Scientists in Toronto have unveiled a chilling breakthrough, a laser-regulated atomic clock cooled to just five degrees above absolute zero, promising a leap in timekeeping accuracy unlike anything used today.

Physicists at the University of Toronto have developed the world’s first cryogenic single-ion optical atomic clock, a next-generation instrument that could be 100 times more accurate than the clocks currently used to define the length of a second.

The advance marks a major step toward replacing the legacy cesium clocks that have anchored global timekeeping for decades.

The new device could refine the foundation upon which physics, navigation, telecommunications, and countless precision measurements depend.

“Accurate measurements of time and frequency underlie our entire system of physical units,” said Professor Amar Vutha.
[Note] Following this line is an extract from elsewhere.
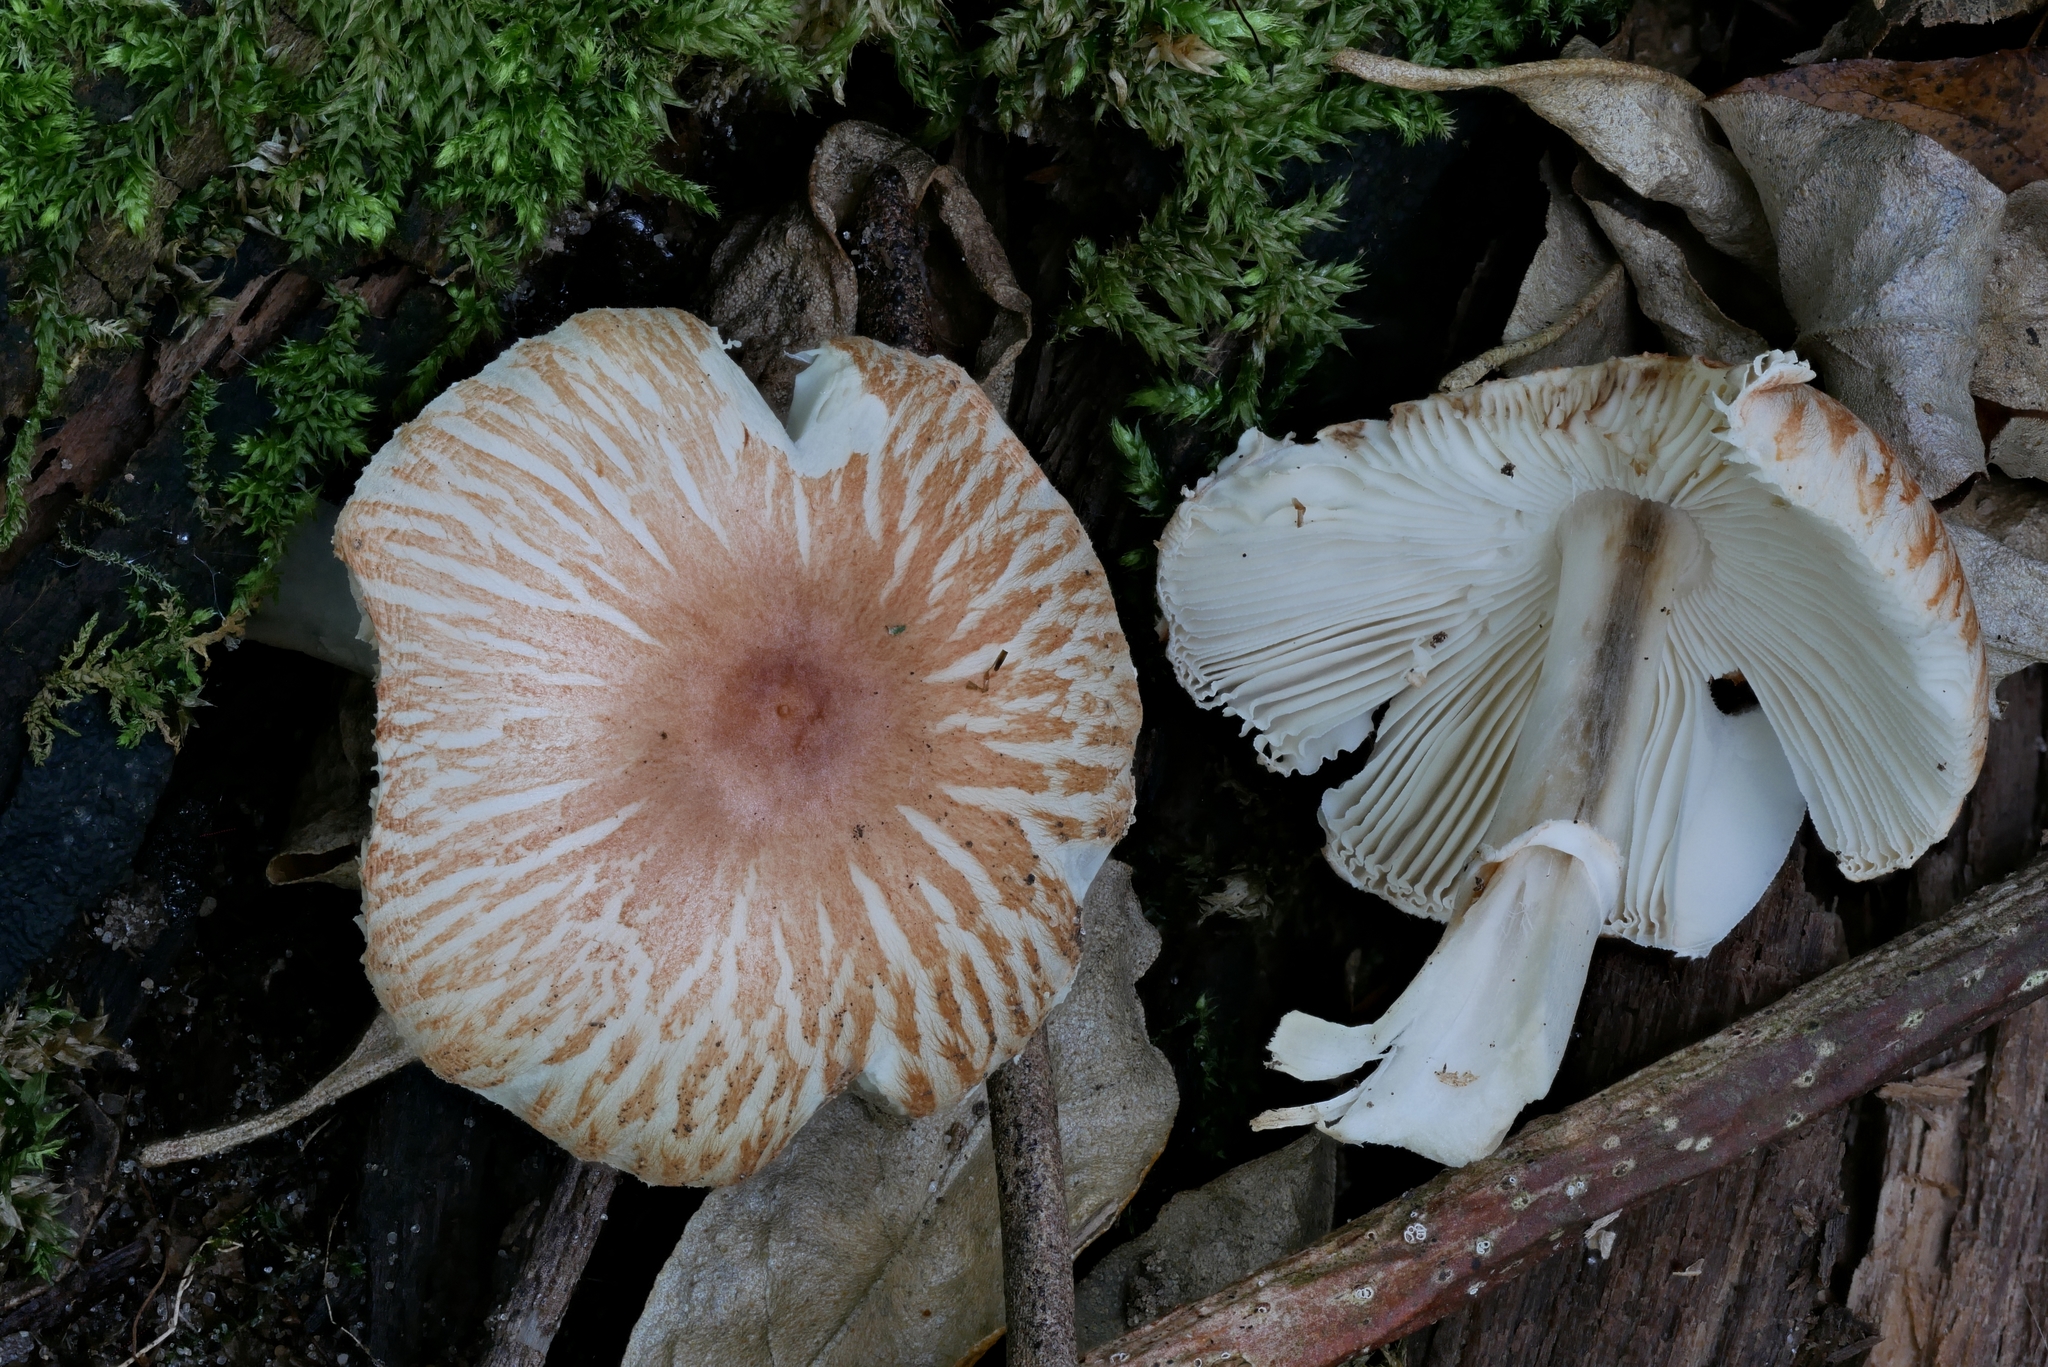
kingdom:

“Therefore, improving the accuracy of timekeeping devices leads to stronger foundations for every physical measurement.”

Freezing out noise

Vutha, an experimental physicist in the Department of Physics, and PhD researcher Takahiro Tow built on previous work in their lab to create a device that stabilizes an optical laser using a single trapped strontium atom.

All clocks, from pendulums to quartz watches to atomic clocks, rely on a stable repeating event. “In every good clock, the periodic event must be stable,” Vutha said. “It wouldn’t do for it to run faster occasionally and then slower.”

In atomic clocks, the “tick” comes from the electromagnetic oscillations of a laser. “The stable periodicity of the laser is ensured by an atom; the quantum vibrations of the atom work like a tuning fork to keep the laser ‘in tune,’” he explained.

Earlier generations of atomic clocks used microwaves and later visible-light lasers, with each jump improving frequency stability by orders of magnitude.

Today’s state-of-the-art optical clocks offer accuracy to 18 decimal places, which is roughly equivalent to measuring the distance from Earth to the Moon to one-millionth of a millimeter.

Cooling the tuning fork

Yet even these extraordinary devices face a common limitation: heat. Atoms used to regulate optical clocks are perturbed by infrared radiation emitted by surrounding components, including the metal vacuum chamber holding them.

“The regulating atoms in current optical atomic clocks are still perturbed by infrared light — heat — emitted by nearby objects,” Vutha said. “This limits their accuracy because, if the tuning fork itself goes out of tune, then you no longer have a stable clock.”

The Toronto team’s breakthrough was chilling the trapped strontium atom to below five Kelvin, dramatically reducing thermal radiation and eliminating a core source of frequency drift.

This cryogenic environment allows the atom to maintain its “tuning fork” role with far higher stability.

Time’s deeper meaning

Ultra-precise timekeeping has cascading scientific consequences. Basic electrical standards, such as the ampere and volt, rely on exquisitely accurate time and frequency measurements.

“The definition of the standard of current — the ampere — requires measuring the number of electrons that flow… within an accurately calibrated time interval,” Vutha noted.

But the most profound use of ultra-accurate clocks may be in testing nature’s deepest assumptions.

“The most successful application of the new generation of optical clocks has been to test whether the fundamental constants of nature… are themselves constant,” Vutha said.

This includes the speed of light and Planck’s constant. “There’s just no other way of doing these kinds of experiments than with atomic clocks.